According to Diversified’s survey, employee participation rates are 8 percent higher among employers that have implemented automatic enrollment than among those that have not. But even automatic enrollment does not lead to perfect plan participation, with one-quarter of employees not participating in the plan either because they had opted out or because the plan uses automatic enrollment only for new employees. Forty percent of plan sponsors that have implemented automatic enrollment re-enroll employees who have previously opted out of their 401(k) plan to ensure that all employees are systematically exposed to the opportunity.

Other key findings of Report on Retirement Plans – 2009 include:

  • Plans with automatic enrollment tend to have a higher incidence of other account management features such as automatic deferral increases (60 percent); automatic rebalancing (52 percent); managed accounts (60 percent) and investment advice (65 percent).
  • Target date funds have grown in popularity with 55 percent of 401(k) plans offering these funds versus 37 percent of plans in 2007. An additional 29 percent of plan sponsors said they plan to introduce them within the next 24 months.

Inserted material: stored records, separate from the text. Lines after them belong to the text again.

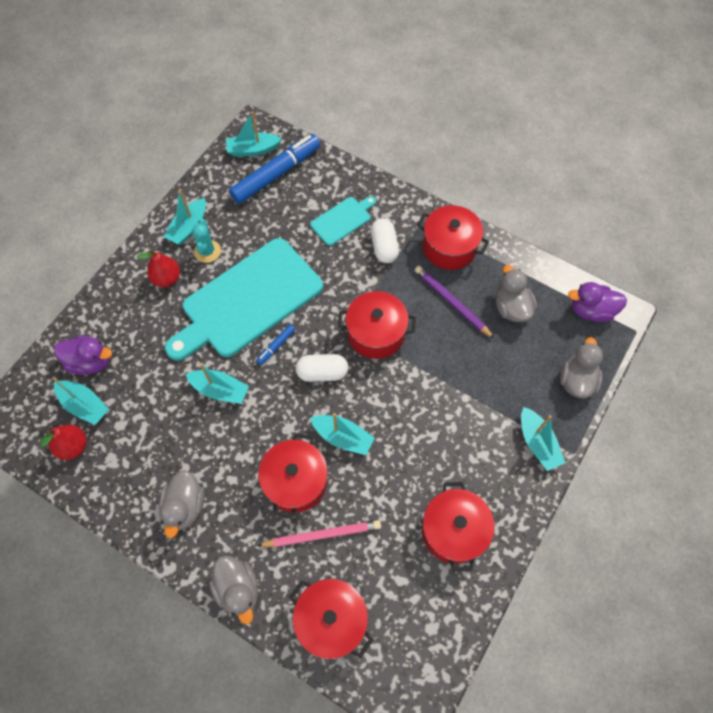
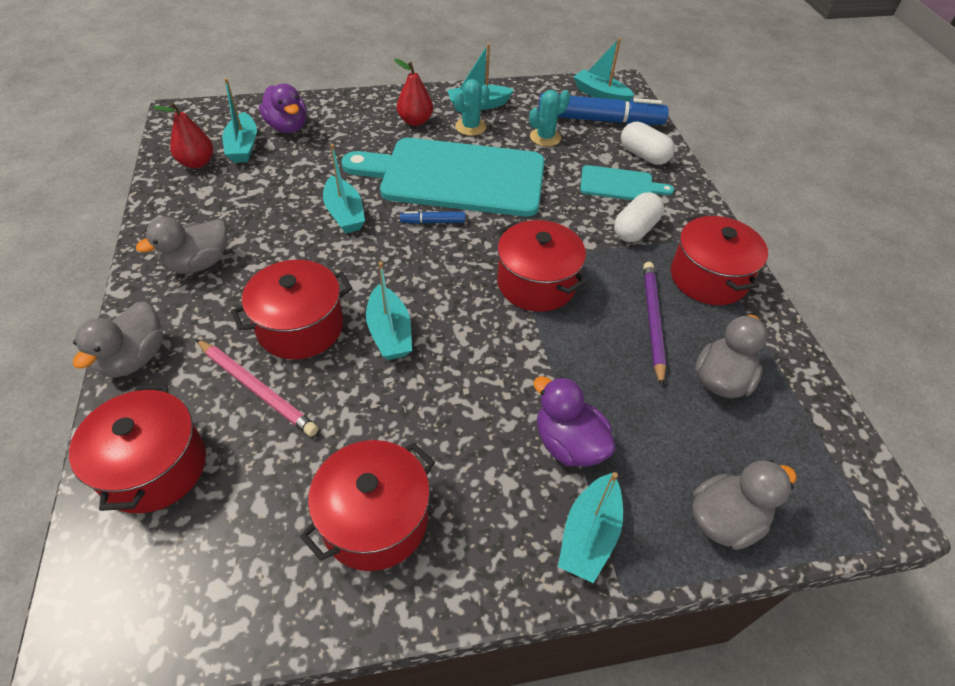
camera: 45 degrees right, 15 degrees down
(261, 219) = (545, 137): none -> turquoise cactus
(322, 372) = (444, 271): white capsule -> white capsule (643, 155)
(591, 310) = (834, 468): purple duck -> purple duck (568, 443)

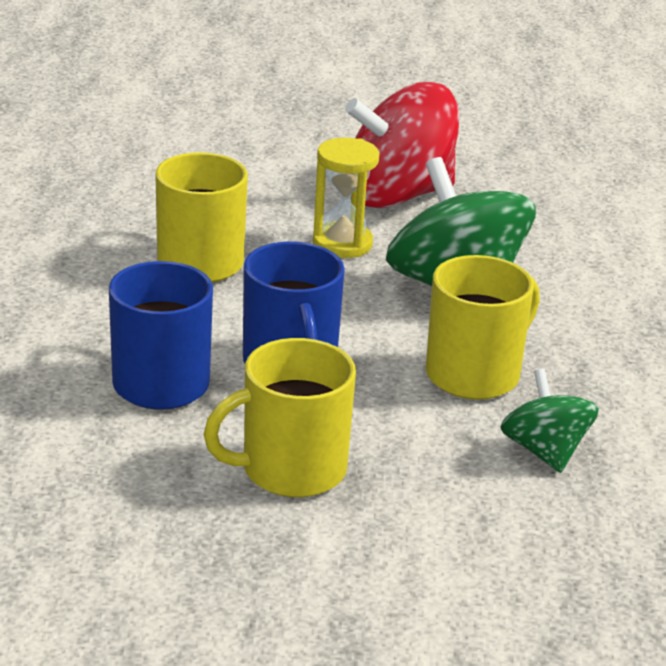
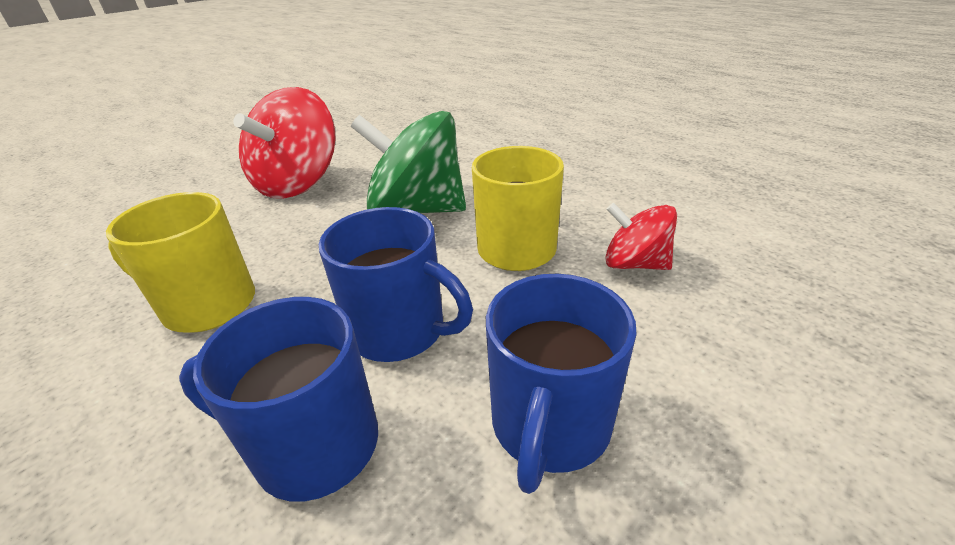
camera: 45 degrees left, 5 degrees up
(291, 470) = (549, 425): yellow mug -> blue mug
(342, 243) = (305, 227): yellow hourglass -> none
(544, 451) = (634, 264): green spinning top -> red spinning top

  • Target-date funds may increase participation rates–66 percent of plans with target-date funds experience participation rates of 70 percent or more as compared to 43 percent of plans without them.
  • 401(k) plans are offering fewer funds than in the past. The number of 401(k) plans that offer five or fewer funds has risen to 33 percent in 2009 from 18 percent in 2007, while the incidence of plans that offer 10 to 14 funds has dropped to 15 percent today from 22 percent in 2007. Despite this, 41 percent of 401(k) plan sponsors with 1,000 or more employees now offer collective trusts, up from 25 percent in 2007; 54 percent offer exchange traded funds; 42 percent offer inflation-protected securities and 41 percent offer real estate investment trusts.
  • There is an increasing focus on outsourcing functions related to fiduciary responsibility; only 15 percent of corporate employers with 1,000 or more employees rely on internal staff to research and monitor investment options.
  • Forty percent of plan sponsors disclose total fees today; 59 percent disclose investment management fees; 58 percent disclose general administrative fees and 47 percent disclose individual service fees. The majority (75 percent) disclose fees in participant statements.
  • Forty-four percent of plan sponsors say they plan to conduct an education campaign for the specific purpose of helping employees closer to retirement make retirement income decisions in 2009.